Johannes Brahms (1833-1897)

Academic Festival Overture, Op.80

There’s a well-known picture of Johannes Brahms. He’s an elderly man with a thick beard, resembling Karl Marx or some equally severe German philosopher. A stern, serious man, who wrote stern, serious music. And plenty of his 19th-century supporters were happy to promote this image - a powerful coterie of conservative critics (the "Brahmins") spilt a lot of ink establishing Brahms as the lofty genius of German music, the heir to Beethoven, a scholarly master in the tradition of J.S. Bach. So the professors of Breslau University must have felt on safe ground when, in March 1879, they conferred an honorary degree on the man they described as "First amongst contemporary masters of serious music", and politely suggested that he might write a suitably academic "Doctoral Symphony" for the occasion. Little about Brahms’ public persona suggested that he’d address his Doctoral composition not to the learned professors but to the University’s undergraduates, and turn out a light-hearted overture based entirely on student drinking songs.

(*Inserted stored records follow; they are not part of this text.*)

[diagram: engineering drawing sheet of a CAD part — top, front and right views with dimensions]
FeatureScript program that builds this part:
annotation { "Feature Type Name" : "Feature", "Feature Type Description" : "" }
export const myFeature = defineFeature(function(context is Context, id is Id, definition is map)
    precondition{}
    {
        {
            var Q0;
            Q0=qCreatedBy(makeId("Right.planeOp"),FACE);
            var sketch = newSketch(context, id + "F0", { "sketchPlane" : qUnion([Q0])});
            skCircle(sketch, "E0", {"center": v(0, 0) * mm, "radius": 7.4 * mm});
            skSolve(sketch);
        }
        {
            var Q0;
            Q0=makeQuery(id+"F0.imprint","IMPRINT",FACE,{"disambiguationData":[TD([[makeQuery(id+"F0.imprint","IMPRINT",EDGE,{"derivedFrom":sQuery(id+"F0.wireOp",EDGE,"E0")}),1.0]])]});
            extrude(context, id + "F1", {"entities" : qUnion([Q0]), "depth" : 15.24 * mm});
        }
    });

Brahms, it seems, took himself a lot less seriously than did his own followers, and there’s no escaping the suspicion that the Academic Festival Overture is just a big musical leg-pull, right from its spoof-serious title (Akademische Festouverture in German) to the mock-heroic peroration with which it closes. Everything is correct and in the right place for a classical, sonata-form overture: "dark" (actually mischievous) C minor opening, a noble chorale for trumpets (the drinking song "Wir hatten gebauet ein stattliches Haus".), a bustling sonata-allegro with first and second subject-groups, a noisy, "complicated" development section, a recapitulation and a grand C major coda (on "Gaudeamus Igitur"). But the musical material is decidedly frivolous; terrific tunes set with affection and a real sense of fun. Brahms even allowed himself one naughty little indulgence; for once, he plays freely with the cymbals and triangle, instruments he usually denied himself. Of course, Brahms being Brahms, it’s not all frivolity – there are quiet moments of real poetry – but the music is never Serious with a capital S. It must have been a delightful surprise for that University congregation in Breslau in January 1881, as they sat down expecting a quarter-hour of Teutonic counterpoint and heard, instead, a great composer setting out simply to amuse and entertain. The students showed their appreciation by singing along, and the Academic Festival Overture has held its place in the repertoire ever since.